A proclamation and prayer as much as it is an album, Harlow’s Monkeys deliver a decidedly artful piece of folk rock that’s strongly infused with meaning, purpose, and poise on “when the world for humans end”. Opening with a spoken word piece set to minimal arrangements, the record quickly goes into the depth of its subject matter with a classical sound drawing from rock and roll, folk, and more.
The record is a powerful and unflinching critique of late-stage capitalism and its impact on our environments. The band delivers a searing indictment of a system that has left so many behind, with each song tackling the ways in which capitalism has failed to uphold the values it purportedly champions. The EP is intensely personal and political, with epic scope and dramatic flair. Taking from what could often be interpreted and listened to as doomer music, there’s a hopefulness innate and pronounced with the way the arrangements progress, something uplifting and hopeful with the rising and glowing soundscapes they craft.

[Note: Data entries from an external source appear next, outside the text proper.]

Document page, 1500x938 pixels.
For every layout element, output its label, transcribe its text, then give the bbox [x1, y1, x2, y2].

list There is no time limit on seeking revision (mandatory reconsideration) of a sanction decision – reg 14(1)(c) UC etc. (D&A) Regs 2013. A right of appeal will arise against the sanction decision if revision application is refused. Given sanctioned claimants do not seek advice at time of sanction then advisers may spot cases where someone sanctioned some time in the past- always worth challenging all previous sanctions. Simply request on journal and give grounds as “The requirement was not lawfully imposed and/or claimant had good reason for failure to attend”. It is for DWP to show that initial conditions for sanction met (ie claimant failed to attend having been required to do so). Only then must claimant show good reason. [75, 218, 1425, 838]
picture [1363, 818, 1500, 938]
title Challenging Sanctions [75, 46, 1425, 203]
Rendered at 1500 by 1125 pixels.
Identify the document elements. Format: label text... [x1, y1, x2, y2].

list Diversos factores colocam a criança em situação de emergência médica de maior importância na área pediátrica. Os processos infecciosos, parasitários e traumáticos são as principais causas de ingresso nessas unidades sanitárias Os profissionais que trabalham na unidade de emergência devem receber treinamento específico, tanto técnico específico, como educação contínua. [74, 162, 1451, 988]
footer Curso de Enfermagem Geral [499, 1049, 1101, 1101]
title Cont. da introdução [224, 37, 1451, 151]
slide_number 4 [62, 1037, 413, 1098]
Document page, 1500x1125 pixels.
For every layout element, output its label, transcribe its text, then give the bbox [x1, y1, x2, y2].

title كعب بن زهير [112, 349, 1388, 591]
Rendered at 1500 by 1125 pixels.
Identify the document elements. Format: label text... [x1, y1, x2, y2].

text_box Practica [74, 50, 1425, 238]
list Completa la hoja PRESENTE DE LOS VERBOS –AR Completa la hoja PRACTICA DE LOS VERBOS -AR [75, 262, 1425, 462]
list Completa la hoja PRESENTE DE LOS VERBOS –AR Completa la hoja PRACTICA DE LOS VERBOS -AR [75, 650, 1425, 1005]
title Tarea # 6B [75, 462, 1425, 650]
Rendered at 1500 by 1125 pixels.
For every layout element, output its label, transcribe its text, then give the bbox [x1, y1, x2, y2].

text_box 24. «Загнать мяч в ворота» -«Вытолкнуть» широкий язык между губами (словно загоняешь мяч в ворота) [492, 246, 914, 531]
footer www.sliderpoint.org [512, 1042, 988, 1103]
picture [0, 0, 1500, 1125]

From the inescapable and ever so infectious chorus line of “you don’t have to change if you don’t want to”, you immediately find yourself drawn to the message by just singing along and joining the larger cause. Then the minimal and withdrawn beginning of “I can’t self help my way out of late stage capitalism” might hit your lived experience a bit too close to home. I find the lyrics across this project so relatable and subtle, never trying to be holier than thou but by being more engaging to the mundane, appealing to the everyday, and finding the problems within the system at large.
It’s a sonic pleasure throughout as well, the kind of well placed harmonies, effortless instrumental progression, and subtlety to each arrangement that makes it a sheer delight to play through back to front.